Notably, industry stakeholders have emphasised that the availability of insurance is no longer the primary constraint on maritime operations; rather, it is the underlying security risks and safety concerns for crew members that continue to deter vessel movement through affected routes.
UCL research highlights uneven preparedness of maritime nations under evolving IMO decarbonisation framework
A recent study by the UCL Shipping and Oceans Research Group in March 2026 has highlighted that no major maritime nation is fully prepared for the tightening decarbonisation measures currently being negotiated under the IMO’s Net Zero Framework. The research underscores significant gaps in alignment between national policies and the IMO’s 2023 greenhouse gas (GHG) strategy.
The study identifies differing levels of readiness across major shipping nations, categorising them based on policy alignment, fuel transition strategies, and industrial capacity. While countries such as the United States, China, and the United Kingdom are relatively better positioned due to progress in green fuel adoption, several advanced maritime economies, including Japan, South Korea, and members of the European Union, face heightened risk due to significant reliance on liquefied natural gas (LNG), which may become disadvantageous under stricter emissions standards.
Notably, the report highlights India as a potential beneficiary of the transition, citing its relatively lower exposure to LNG lock-in and strong latent industrial capacity. The findings suggest that, under a coherent and ambitious global regulatory framework, such economies may be able to “leapfrog” into cleaner shipping technologies, provided sufficient financial and policy support is available.

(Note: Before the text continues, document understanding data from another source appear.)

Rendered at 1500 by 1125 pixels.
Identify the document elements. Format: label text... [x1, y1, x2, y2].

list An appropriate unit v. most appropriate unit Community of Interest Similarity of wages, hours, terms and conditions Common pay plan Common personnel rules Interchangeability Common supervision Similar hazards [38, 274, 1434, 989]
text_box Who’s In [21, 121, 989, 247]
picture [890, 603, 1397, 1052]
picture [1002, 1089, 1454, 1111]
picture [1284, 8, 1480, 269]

The research further cautions that fragmented or weakened IMO outcomes could prolong dependence on transitional fuels, increase long-term compliance costs, and create regulatory uncertainty across jurisdictions. It emphasises the need for greater alignment between national policies and global climate objectives, alongside targeted investment and financing mechanisms to support an equitable transition in the maritime sector.

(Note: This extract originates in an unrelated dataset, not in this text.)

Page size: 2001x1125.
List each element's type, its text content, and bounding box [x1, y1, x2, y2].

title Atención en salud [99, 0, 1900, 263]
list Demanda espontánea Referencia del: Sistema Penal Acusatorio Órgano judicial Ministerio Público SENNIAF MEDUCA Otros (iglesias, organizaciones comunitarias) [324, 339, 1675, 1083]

AI adoption in shipping raises cyber-attack risks as response window for vulnerabilities sharply declines
Recent industry research indicates that the rapid adoption of AI across the maritime sector is significantly increasing exposure to cyber-attacks, with security preparedness failing to keep pace with technological integration. The findings, based on the Cydome Maritime Cyber Trends Report 2026, highlight that digital transformation in shipping operations is creating new and complex vulnerabilities across onboard and shore-based systems.
The report notes a drastic reduction in the time between the discovery of software vulnerabilities and their exploitation. While this window averaged approximately 63 days in 2018 and five days in 2024, AI-driven tools have now reduced it to less than 48 hours, with some systems being targeted within minutes of a flaw being identified.

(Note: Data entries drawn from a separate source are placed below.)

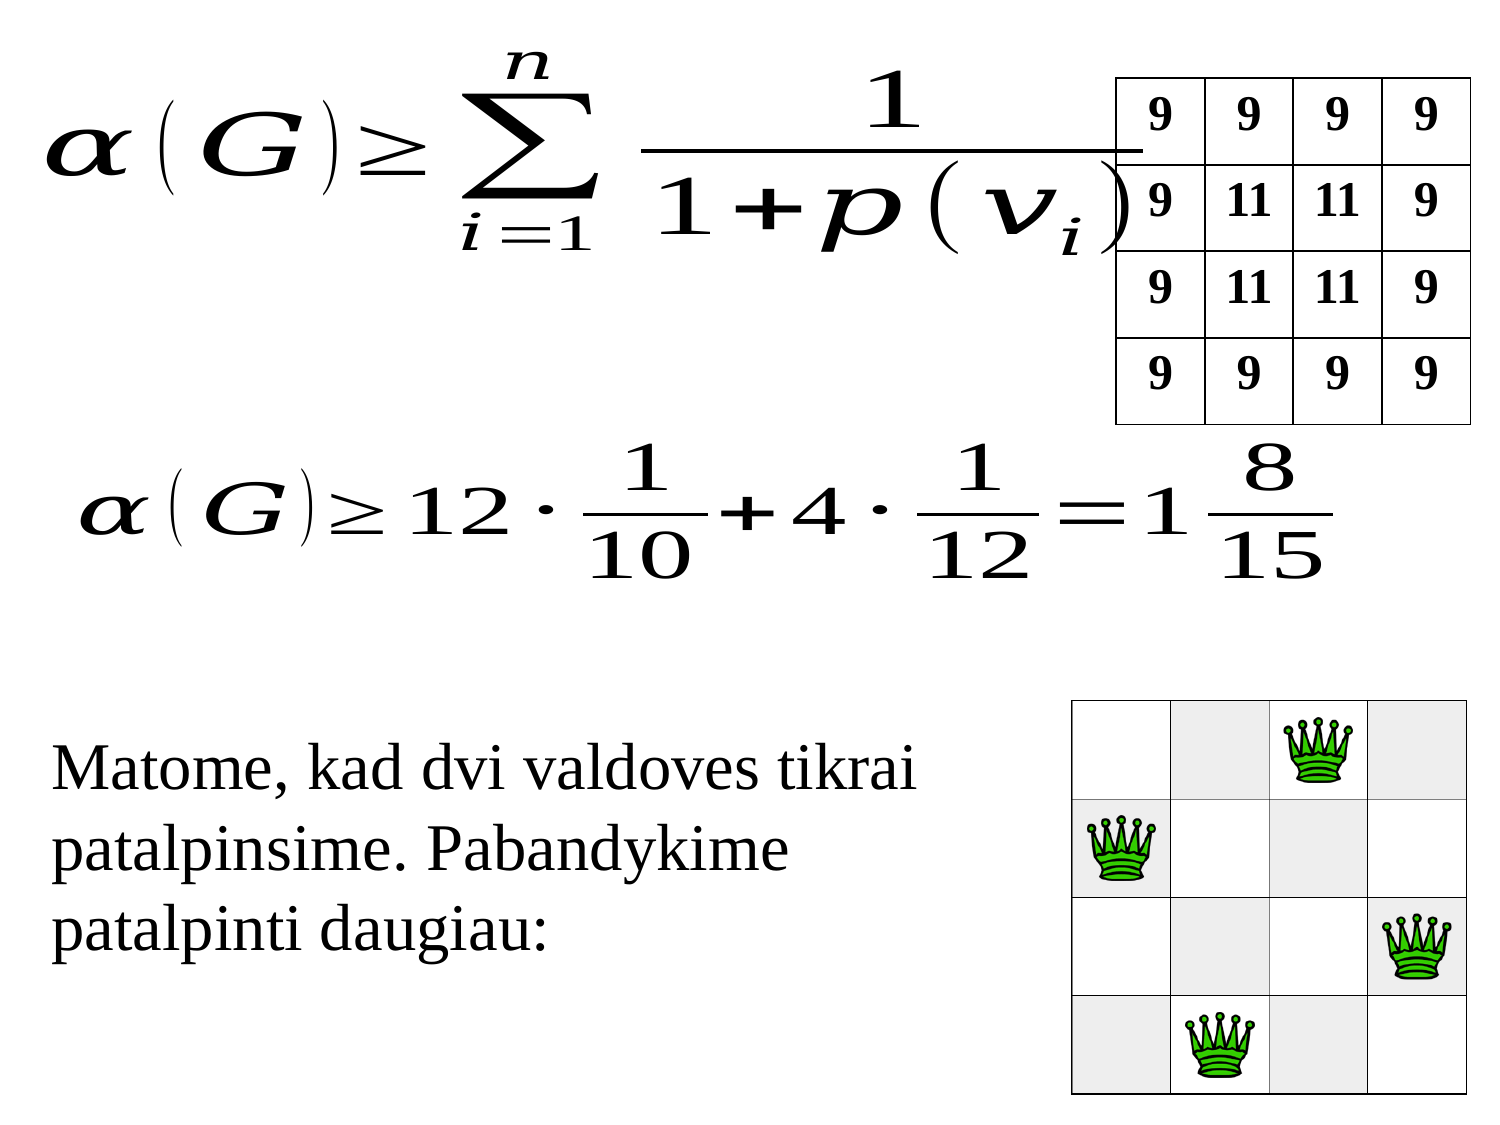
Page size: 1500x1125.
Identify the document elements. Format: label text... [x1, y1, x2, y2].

table_cell 9 [1117, 166, 1204, 250]
table_cell 11 [1294, 166, 1381, 250]
table_cell 9 [1383, 166, 1470, 250]
table_header 9 [1117, 79, 1204, 164]
table_header 9 [1206, 79, 1292, 164]
table_cell 9 [1383, 339, 1470, 424]
table_cell 9 [1117, 339, 1204, 424]
text_box Matome, kad dvi valdoves tikrai patalpinsime. Pabandykime patalpinti daugiau: [36, 715, 994, 971]
table_cell 11 [1206, 166, 1292, 250]
table_header 9 [1294, 79, 1381, 164]
table_cell 9 [1206, 339, 1292, 424]
table_header 9 [1383, 79, 1470, 164]
table_cell 9 [1294, 339, 1381, 424]
table_cell 9 [1383, 252, 1470, 337]
picture [1068, 695, 1471, 1098]
table_cell 9 [1117, 252, 1204, 337]
table_cell 11 [1206, 252, 1292, 337]
table_cell 11 [1294, 252, 1381, 337]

Further, up to 60% of newly disclosed vulnerabilities across maritime systems are reportedly weaponised within this shortened timeframe, underscoring the increasing sophistication and speed of cyber threats. At the same time, 87% of organisations surveyed identified AI-related vulnerabilities as the fastest-growing cyber risk, reflecting heightened concern across the industry.
The research also highlights the growing use of AI-enabled cyber tactics, including highly targeted phishing attacks and deepfake-based fraud. Notably, AI-driven phishing campaigns now account for a substantial portion of cyber incidents, with a significant rise in voice-based fraud (vishing) enabled through cloned executive speech patterns.